Бен-Гур - страница 6



– Ничего нет приятнее для путника, как слышать на чужбине свое имя, произнесенное языком друга, – сказал египтянин, почитаемый остальными старшим за столом. – Нам предстоит много дней провести вместе. Необходимо познакомиться. Я предложил бы уступить первое слово тому, кто приехал последним.

Тогда начал говорить грек, сначала медленно, как будто бы следя за своими словами:

– То, что мне нужно сказать вам, братья, так необычайно, что я колеблюсь, с чего начать и о чем, собственно, я должен говорить. Сам я еще не хорошо себя понимаю. Но я всего более уверен в том, что я исполню волю Творца и что служение это для меня равносильно состоянию постоянного восторга. Размышляя о деле, на которое я послан, я испытываю невыразимое ликование, из которого узнаю, что послан я Божьей волей.

Он умолк, не будучи в состоянии продолжать, и в то же время остальные, разделяя его волнение, потупили взоры, до сих пор пристально устремленные на него.

– Далеко отсюда, на западе, – возобновил он свою речь, – есть страна, память о которой никогда не может быть предана забвению, хотя бы только потому, что весь мир состоит у нее в долгу, и в неоплатном долгу, так как ничем нельзя отплатить за то, что доставляет нам высшие духовные наслаждения. Я не стану распространяться о науках, о философии, о красноречии, о поэзии, о военном искусстве: слава ее, которая навсегда будет сиять над ней, состоит в совершенстве литературы; через нее весь мир познал Того, Кого мы ищем и провозглашаем. Земля, о которой я говорю, – Греция. Меня зовут Гаспаром, я сын Клинфа, афинянина.

Мои соотечественники всецело предавались науке, и я наследовал ту же страсть. Случилось так, что двое из наших философов, величайшие из многих других, учили – один о душе, о том, что она в каждом человеке и что она бессмертна, другой – о едином истинном Боге. Из множества других тем, о которых препирались между собою школы, я остановился на этих двух, как на единственных достойных труда, потраченного на их разрешение, ибо я думал, что существует между Богом и душой отношение, которое пока неизвестно людям. Этим путем ум может строить всевозможные заключения до тех пор, пока не встретит глухой непроходимой стены; перед ней ему приходится остановиться и взывать о помощи. Я звал на помощь, но никто не ответил мне из-за стены. В отчаянии я порвал все с городами и со школами.

При этих словах изнуренное воздержанием лицо индуса осветилось величавой улыбкой одобрения.

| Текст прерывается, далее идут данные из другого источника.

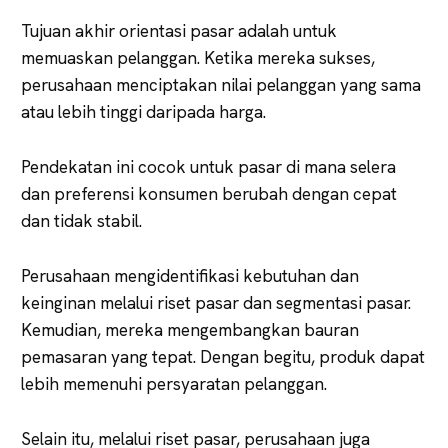
Tujuan akhir orientasi pasar adalah untuk
memuaskan pelanggan. Ketika mereka sukses,
perusahaan menciptakan nilai pelanggan yang sama
atau lebih tinggi daripada harga.
Pendekatan ini cocok untuk pasar di mana selera
dan preferensi konsumen berubah dengan cepat
dan tidak stabil.
Perusahaan mengidentifikasi kebutuhan dan
keinginan melalui riset pasar dan segmentasi pasar.
Kemudian, mereka mengembangkan bauran
pemasaran yang tepat. Dengan begitu, produk dapat
lebih memenuhi persyaratan pelanggan.
Selain itu, melalui riset pasar, perusahaan juga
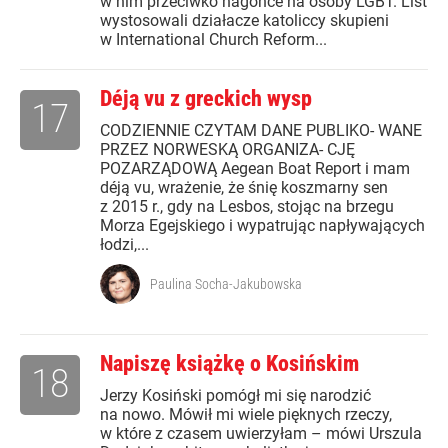
w nim przeciwko nagonce na osoby LGBT. List
wystosowali działacze katoliccy skupieni
w International Church Reform...
Déją vu z greckich wysp
17
CODZIENNIE CZYTAM DANE PUBLIKO- WANE
PRZEZ NORWESKĄ ORGANIZA- CJĘ
POZARZĄDOWĄ Aegean Boat Report i mam
déją vu, wrażenie, że śnię koszmarny sen
z 2015 r., gdy na Lesbos, stojąc na brzegu
Morza Egejskiego i wypatrując napływających
łodzi,...
Paulina Socha-Jakubowska
Napiszę książkę o Kosińskim
18
Jerzy Kosiński pomógł mi się narodzić
na nowo. Mówił mi wiele pięknych rzeczy,
w które z czasem uwierzyłam – mówi Urszula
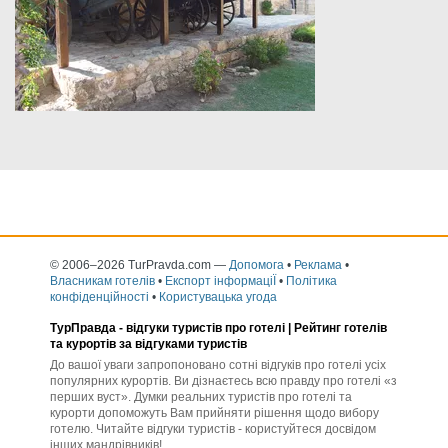
© 2006–2026 TurPravda.com
—
Допомога
•
Реклама
•
Власникам готелів
•
Експорт інформаціЇ
•
Політика
конфіденційності
•
Користувацька угода
ТурПравда -
відгуки туристів про готелі
| Рейтинг готелів
та курортів за відгуками туристів
До вашої уваги запропоновано сотні відгуків про готелі усіх
популярних курортів. Ви дізнаєтесь всю правду про готелі «з
перших вуст». Думки реальних туристів про готелі та
курорти допоможуть Вам прийняти рішення щодо вибору
готелю. Читайте відгуки туристів - користуйтеся досвідом
інших мандрівників!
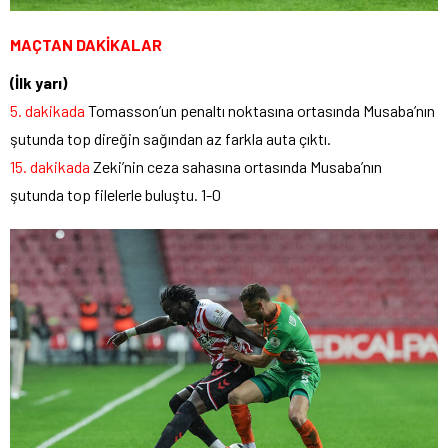
MAÇTAN DAKİKALAR
(İlk yarı)
5. dakikada
Tomasson’un penaltı noktasına ortasında Musaba’nın
şutunda top direğin sağından az farkla auta çıktı.
15. dakikada
Zeki’nin ceza sahasına ortasında Musaba’nın
şutunda top filelerle buluştu. 1-0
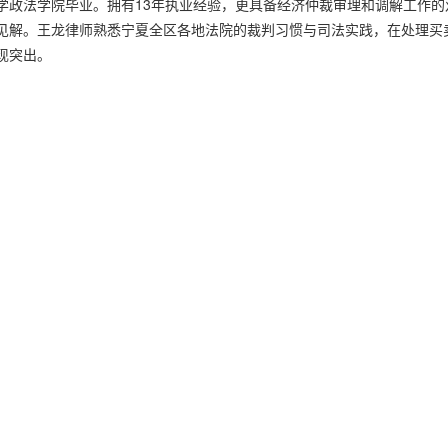
学政法学院毕业。拥有13年执业经验，更具备经济仲裁审理和调解工作的
见解。王龙律师熟悉宁夏全区各地法院的裁判习惯与司法实践，在处理买
现突出。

– В северной части моей родины, в Фессалии, – продолжал рассказ грек, – есть гора, известная как местопребывание богов, где Зевс, почитаемый моими соотечественниками за наивысшего из богов, имеет свое жилище. Называется эта гора Олимпом. Я удалился туда, нашел пещеру на одном из холмов ее, там, где она поворачивает с запада на юго-восток; в ней я устроил себе жилище и жил там, предаваясь размышлениям, – нет, скорее не размышлениям, – я отдался всем своим существом страстному ожиданию того, о чем молит всякая живая душа, – ожиданию откровения. Веруя в невидимого Всевышнего Бога, я также не сомневался и в том, что Он, ради страстного искания моей души, сжалится надо мной и ответит мне.

– И Он ответил! – воскликнул индус, приподнявши свои руки с шелковой материи, лежавшей на складках его платья.

– Слушайте, братья мои, – продолжал грек, не без труда подавивши в себе волнение, – дверь моего пустынного жилища вела к одному из морских заливов, именно Фермейскому. Однажды я увидал человека, выброшенного с проплывавшего мимо корабля. Он приплыл к берегу. Приняв его к себе, я позаботился о нем. Он оказался иудеянином, сведущим в истории и в законах своей страны. От него-то я узнал, что Бог, которого я искал, существует на самом деле, что Он издавна был у них законодателем, был их руководителем и царем. Разве я не мог признать в этом откровения, которого так жаждала моя душа? Вера моя была не бесплодна: Бог ответил мне!